Saturday, August 30, 2008

Guide to Aphrodisiacs: Pheromones, Scents as Aphrodisiacs

Small, volatile organic molecules are of extreme importance among many animals for the transmission of information on sexual availability to members of the opposite sex. Such molecules are called pheromones, after a Greek word meaning "to transfer excitement".

Pheromones among animals

Female butterflies of the genus Bombyx release a chemical called bombycol. As little as 100 molecules is sufficient to evoke a sexual response from a Bombyx male. This could be compared with the one million molecules of botulinual toxin A (the most toxic substance known) required to kill a mouse.

Some flowers fool insects by using pheromones. The orchid Ophrys insectifera releases a mixture of chemicals which attracts male hymenopteras (insects) of the genus Argogorytes. Because of the odour the males believe the orchid flowers are females of their own species, and they try to copulate. Naturally, they are unsuccessful, but pollen grains of the orchid attach to them. The next time they try to copulate with an orchid flower, the pollen grains are transferred and they succeed in pollinating the flower even if not in impregnating a female of their own species.

Elephant pheromones

Even large animals can make use of pheromones. Two researchers from the Oregon Graduate Institute of Science in Portland, Oregon, USA, (as reported in Nature, 22 Feb. 1996) used 4000 litres of elephant urine, looking for a substance released by female elephants just before ovulation. Apparently, this substance lets bull elephants know that the time is right for romance. Surprisingly, it turns out that this elephant pheromone, cis-7-dodecenyl acetate is the same compound used by some insects.

Pheromones among humans?

The human body secrets several compounds with strong smells, as well as compounds which can be transformed by bacteria into chemicals with a strong odor. Volatile aliphatic acids occur in the normal vaginal secretions of many primates, including humans. Their strong odors (e.g., butyric acid with its smell of rancid butter) have been shown to stimulate male monkeys to increased sexual activity.
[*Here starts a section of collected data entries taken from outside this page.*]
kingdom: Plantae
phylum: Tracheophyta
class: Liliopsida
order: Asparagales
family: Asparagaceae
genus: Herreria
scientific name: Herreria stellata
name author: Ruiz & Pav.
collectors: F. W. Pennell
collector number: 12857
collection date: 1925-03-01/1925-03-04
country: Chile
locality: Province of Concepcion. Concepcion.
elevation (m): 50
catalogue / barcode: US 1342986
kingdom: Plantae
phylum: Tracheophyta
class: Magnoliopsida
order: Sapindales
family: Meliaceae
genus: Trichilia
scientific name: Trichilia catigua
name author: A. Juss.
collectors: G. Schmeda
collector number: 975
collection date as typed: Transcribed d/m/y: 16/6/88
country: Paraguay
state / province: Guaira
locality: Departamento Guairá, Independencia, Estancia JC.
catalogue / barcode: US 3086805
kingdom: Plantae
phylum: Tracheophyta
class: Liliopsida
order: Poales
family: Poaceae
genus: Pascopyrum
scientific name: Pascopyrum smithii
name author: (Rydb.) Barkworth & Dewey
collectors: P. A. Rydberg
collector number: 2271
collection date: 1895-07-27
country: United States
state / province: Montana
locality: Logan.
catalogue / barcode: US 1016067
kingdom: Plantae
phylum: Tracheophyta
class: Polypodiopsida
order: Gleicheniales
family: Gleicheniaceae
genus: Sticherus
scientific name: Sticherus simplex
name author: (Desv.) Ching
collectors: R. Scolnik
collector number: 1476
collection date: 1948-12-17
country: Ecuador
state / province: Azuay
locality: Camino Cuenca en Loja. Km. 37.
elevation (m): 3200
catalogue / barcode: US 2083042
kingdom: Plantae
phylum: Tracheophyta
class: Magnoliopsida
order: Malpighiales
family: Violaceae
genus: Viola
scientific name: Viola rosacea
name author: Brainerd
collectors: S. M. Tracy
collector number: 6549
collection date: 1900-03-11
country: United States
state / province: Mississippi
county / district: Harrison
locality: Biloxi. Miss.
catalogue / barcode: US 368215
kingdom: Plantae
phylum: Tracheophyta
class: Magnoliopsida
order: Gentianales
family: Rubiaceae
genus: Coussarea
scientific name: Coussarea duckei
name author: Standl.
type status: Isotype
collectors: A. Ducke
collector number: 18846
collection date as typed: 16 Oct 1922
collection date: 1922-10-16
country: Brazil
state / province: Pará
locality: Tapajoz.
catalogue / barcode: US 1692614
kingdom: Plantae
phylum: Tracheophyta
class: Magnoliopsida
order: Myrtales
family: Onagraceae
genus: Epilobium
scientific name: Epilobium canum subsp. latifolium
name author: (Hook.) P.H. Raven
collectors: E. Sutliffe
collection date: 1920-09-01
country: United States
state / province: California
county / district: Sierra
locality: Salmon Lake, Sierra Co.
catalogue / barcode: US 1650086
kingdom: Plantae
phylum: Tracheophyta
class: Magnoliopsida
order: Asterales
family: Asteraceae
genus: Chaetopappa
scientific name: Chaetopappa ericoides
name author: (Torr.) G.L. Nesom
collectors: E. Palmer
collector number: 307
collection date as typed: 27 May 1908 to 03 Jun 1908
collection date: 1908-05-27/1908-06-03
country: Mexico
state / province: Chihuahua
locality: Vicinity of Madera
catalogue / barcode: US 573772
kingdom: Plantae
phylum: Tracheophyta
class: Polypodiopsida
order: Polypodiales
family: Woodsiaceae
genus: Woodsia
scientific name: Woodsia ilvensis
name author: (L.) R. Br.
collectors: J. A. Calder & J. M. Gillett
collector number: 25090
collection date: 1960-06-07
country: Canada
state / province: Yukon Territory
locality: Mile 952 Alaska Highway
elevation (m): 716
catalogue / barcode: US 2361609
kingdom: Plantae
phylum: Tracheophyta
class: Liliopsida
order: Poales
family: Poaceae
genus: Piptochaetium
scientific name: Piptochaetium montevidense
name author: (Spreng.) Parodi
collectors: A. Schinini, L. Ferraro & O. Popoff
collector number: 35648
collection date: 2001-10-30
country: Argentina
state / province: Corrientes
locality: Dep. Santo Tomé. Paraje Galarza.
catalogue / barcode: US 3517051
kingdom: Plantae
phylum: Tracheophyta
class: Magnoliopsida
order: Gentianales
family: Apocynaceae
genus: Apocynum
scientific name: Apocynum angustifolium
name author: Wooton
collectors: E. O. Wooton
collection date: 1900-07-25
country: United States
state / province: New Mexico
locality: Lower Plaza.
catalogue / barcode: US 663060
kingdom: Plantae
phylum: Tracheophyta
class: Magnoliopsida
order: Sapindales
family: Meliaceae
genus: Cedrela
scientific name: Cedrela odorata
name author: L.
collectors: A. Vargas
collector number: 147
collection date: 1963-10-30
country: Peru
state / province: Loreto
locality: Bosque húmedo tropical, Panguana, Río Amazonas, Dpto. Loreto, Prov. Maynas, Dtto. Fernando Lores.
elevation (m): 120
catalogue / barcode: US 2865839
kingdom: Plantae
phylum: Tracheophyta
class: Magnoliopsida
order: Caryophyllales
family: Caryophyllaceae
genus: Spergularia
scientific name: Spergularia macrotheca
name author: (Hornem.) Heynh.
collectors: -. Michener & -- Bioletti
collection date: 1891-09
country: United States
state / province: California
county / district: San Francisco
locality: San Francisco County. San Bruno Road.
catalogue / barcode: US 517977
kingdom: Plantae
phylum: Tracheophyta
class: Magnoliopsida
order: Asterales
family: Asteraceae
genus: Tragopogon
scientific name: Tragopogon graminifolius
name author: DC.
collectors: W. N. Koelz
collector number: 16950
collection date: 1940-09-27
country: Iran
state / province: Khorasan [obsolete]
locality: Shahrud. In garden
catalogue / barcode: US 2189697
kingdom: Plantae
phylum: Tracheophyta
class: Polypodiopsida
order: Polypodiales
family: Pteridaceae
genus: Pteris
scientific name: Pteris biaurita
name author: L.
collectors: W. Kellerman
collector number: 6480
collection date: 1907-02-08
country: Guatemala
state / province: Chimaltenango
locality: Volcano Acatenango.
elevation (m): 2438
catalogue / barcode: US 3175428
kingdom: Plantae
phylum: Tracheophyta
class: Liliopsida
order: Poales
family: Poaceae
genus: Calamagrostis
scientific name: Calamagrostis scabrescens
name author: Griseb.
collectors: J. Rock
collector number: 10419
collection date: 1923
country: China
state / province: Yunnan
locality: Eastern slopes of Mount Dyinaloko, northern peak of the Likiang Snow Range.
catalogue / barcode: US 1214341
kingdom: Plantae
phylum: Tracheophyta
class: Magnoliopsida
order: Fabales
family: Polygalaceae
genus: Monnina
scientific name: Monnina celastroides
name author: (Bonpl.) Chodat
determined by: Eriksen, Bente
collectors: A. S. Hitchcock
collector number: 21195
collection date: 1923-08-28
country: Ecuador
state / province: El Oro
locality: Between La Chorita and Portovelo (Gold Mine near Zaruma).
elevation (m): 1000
Many steroidal hormones and related chemicals have a noticeable odor, including chemicals called androstenones. In one experiment, some seats in a theater were sprayed with one androstenone. Women among the audience showed a statistically significant preference for these sprayed seats.

In another trial, subjects had to choose the most attractive women from a collection of photographs. It turned out that when a subject could smell an androstenone at the same time as he or she regarded a certain photo, it increased the probability that the lady on the photo would be selected.

Humans have glands at the base of the hair follicles, especially in the armpits and in the genital region, which produce yet unidentified chemicals, the odors of which might affect members of the opposite sex. The chemicals are spread over the hair surface and then very efficiently dissipated.

One interesting phenomena in this context is the "women's dormitory syndrome", a condition in which women living closely together after a while begin to synchronize their menstrual cycles. This has been attributed to the effect of a pheromone present in the underarm sweat of women.

The great commercial interests in human pheromones make it virtually impossible to obtain reliable information on this subject. Already two compounds isolated from female and male sweat respectively are being marketed as perfumes with real activity as sexual pheromones. The price tags are, however, almost prohibitive and their effects unproven.

An old American custom, quoted in "The Scent of Eros", was for the man to keep a handkerchief in his armpit while dancing. After the dance he would present it to his partner. Supposedly the anticipated effect was that of an aphrodisiac. Maybe the arrival of easily available soap has changed the perception of human pheromones?

Scents and perfumes

Man has probably always used various odorous preparations to increase his or her attractiveness to the opposite sex. Is it possible that this actually is an attempt to mimic "human pheromones" or is it just to create an atmosphere of positive associations? One of the most popular perfume smells, that of musk, has been shown to resemble closely the smell of testosterone, the male sex hormone.

The Romans used perfumes lavishly, including perfumes based on civet and ambergris. The former is derived from the secretion of the civet-cat, and the latter from the sperm whale. Ambergris is more a carrier of scents than a perfume of its own. It has been used to restore vital powers to those exhausted for various reasons.

Other smells

Even the smell of food can act as an aphrodisiac. Chicago neurologist Alan Hirsch rated male response to various smells by measuring changes in penile blood flow and found that food outperformed perfumes. The food highest on the rating list included cinnamon buns, roast meat and cheese pizza (but also, and less surprisingly so, chocolate, vanilla, strawberry and peppermint). In some cases the average increase of penile blood flow was 40 %!